King Lear: Loyalty Essay, Research Paper
“Goodness” in King Lear: A Lesson in Loyalty
Shakespear’s good characters, in the play King Lear, are considered good because they are loyal even when they are disguised from or unrecognizable by those to whom they owe loyalty. In addition, their loyalty does not waver even when they are banished or mistreated by those to whom they are loyal. Cordelia, Edgar and Kent are all characters that exemplify this goodness and unwavering loyalty.
Let us first consider King Lear and his relationship with his daughter Cordelia. When King Lear asks Cordelia to profess her love for him she merely answers that she loves him according to her bond, no more. Enraged, the king banishes her without an inheritance or dowry. Cordelia tries to explain that she will not speak of her love for him in order to get fortunes since this would be deceitful. However, Lear refuses to understand and Cordelia leaves imploring her sisters to care for him.
What makes Cordelia a good character here is not only that she refuses to flatter her father in order to deceive him out of his wealth, but also because she accepts her father’s punishment and leaves willingly even though she knows it is not a just punishment. Additionally, she expresses no animosity toward Lear, instead she asks her sisters to care for him. This unwavering loyalty is also exhibited later in the play when Cordelia finds Lear and she realizes he is mad. She cares for him and gives him medicinal herbs until he is well again. Even when Lear begs for her forgiveness she insists that she has no cause to be offended.
Perhaps the most pure form of loyalty is when it is displayed even when the beneficiary is unaware. When loyalty is expressed in this discrete manner the bestower cannot expect to be repaid for his allegiance. Cordelia displays such discrete loyalty when left alone with her sisters after she is disowned and she expresses the hope that they will love Lear. Even though Cordelia knows Lear does not hear her good wishes for Lear, she nonetheless expresses them. This fact is proof that she displays this pure form of discrete loyalty.
Edgar is the next character who displays loyalty to his father even after he has been outlawed and was forced to hide and disguise himself. Gloucester favors Edgar’s evil half-brother Edmund, who deceives him into believing that it is Edgar who is disloyal. However, after Gloucester’s eyes are plucked out he realizes his mistake when he is told that it is Edmund who has betrayed him. When the blind Gloucester is led to the disguised Edgar, his son agrees to lead him to the cliffs of Dover.
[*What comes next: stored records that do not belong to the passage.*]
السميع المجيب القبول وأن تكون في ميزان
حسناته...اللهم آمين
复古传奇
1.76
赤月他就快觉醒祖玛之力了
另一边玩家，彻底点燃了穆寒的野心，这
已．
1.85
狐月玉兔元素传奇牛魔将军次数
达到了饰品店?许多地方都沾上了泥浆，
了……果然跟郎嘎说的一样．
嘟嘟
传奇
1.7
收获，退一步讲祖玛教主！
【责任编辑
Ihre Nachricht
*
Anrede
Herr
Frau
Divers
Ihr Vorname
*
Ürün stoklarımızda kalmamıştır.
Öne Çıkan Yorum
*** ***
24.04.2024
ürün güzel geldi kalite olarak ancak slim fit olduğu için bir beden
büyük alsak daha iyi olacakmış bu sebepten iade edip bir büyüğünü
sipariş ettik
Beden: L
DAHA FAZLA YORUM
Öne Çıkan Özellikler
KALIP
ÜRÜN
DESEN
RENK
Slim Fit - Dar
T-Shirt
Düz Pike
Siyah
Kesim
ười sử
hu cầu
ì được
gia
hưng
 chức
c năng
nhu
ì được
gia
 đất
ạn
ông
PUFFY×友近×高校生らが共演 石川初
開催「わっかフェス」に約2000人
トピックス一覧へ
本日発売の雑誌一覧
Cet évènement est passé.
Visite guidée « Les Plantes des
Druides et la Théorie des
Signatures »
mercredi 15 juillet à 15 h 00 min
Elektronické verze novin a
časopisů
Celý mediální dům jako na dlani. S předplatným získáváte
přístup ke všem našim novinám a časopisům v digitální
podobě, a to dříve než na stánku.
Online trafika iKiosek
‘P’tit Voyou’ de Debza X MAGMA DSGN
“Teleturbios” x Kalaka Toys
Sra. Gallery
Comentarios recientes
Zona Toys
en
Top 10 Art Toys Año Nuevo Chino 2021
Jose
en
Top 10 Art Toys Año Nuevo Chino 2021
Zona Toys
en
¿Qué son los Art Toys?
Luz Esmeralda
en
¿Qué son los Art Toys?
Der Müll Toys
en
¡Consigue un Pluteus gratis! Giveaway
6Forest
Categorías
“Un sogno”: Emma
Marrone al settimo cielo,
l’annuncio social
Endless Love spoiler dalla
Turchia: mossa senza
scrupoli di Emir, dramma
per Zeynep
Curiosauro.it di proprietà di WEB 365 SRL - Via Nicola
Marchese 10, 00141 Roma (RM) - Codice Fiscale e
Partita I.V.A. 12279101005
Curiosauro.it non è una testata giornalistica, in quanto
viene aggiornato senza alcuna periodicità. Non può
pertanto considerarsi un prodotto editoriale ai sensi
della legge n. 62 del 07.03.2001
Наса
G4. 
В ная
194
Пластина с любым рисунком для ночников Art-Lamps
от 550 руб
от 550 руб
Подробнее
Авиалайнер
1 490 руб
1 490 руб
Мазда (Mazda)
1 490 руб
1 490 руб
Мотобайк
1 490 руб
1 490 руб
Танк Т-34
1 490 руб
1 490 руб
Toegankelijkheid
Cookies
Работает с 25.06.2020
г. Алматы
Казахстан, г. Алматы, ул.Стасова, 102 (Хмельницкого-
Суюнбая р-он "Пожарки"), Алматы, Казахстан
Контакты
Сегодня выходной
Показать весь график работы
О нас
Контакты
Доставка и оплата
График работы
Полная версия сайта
In order to prevent his father’s attempted suicide, Edgar stages a scene where he leads his father to believe that he has fallen off the cliffs but has been miraculously saved. Edgar once again defends his father’s life when he prevents Oswald from assassinating him. Through these events Edgar exemplifies loyalty by leading his blind father to safety, even though he had been wrongfully mistreated.
Edgar is not considered a good character merely because he was loyal to his father after he was mistreated by him. He is considered a good character because he was loyal to his father even when he was disguised. Edgar meets his blind father and does not reveal his true identity to him at first. The fact that he was loyal to his father even when he could not be recognized is important because it shows that he expected no reward for his actions.
The Earl of Kent was the next character in the play to display unwavering loyalty. Unduly mistreated by Lear for attempting to advise him of his dreadful mistake, Kent was banished from the King’s presence. Yet, even while banished, Kent searched for a way to remain serviceable and loyal to his King. While disguised as a servant, he expresses his desire to serve Lear and ultimately is chosen to join the royal staff. His loyalty was not wavered by Lear’s unjust treatment.
Kent’s motivations were surely pure in that he desired only to protect his king, and not to be rewarded for his loyalty. Even when Lear could not recognize him in disguise, Kent remained a steadfastly loyal servant and friend. He wanted to be close to the King in order to protect him. He demonstrated that he did not desire a reward for his loyal actions since he remained in disguise and did not reveal his true identity to the King.
King Lear is a play about loyalty. “Goodness” is portrayed by the characters as selflessness. Each “good” character displays loyalty through selfless actions. Cordelia selflessly does not attempt to rob Lear of his wealth by flattering him. Even though she risks banishment, she selflessly refuses to indulge her father’s foolish wishes. Edgar, too, is selfless in his actions by leading his father to safety even when he knows Gloucester does not recognize him and will not appreciate that he was, in fact, the truly loyal son. Finally, Kent, Lear’s Selfless servant, risks his life to protect his king even after he has been mistreated.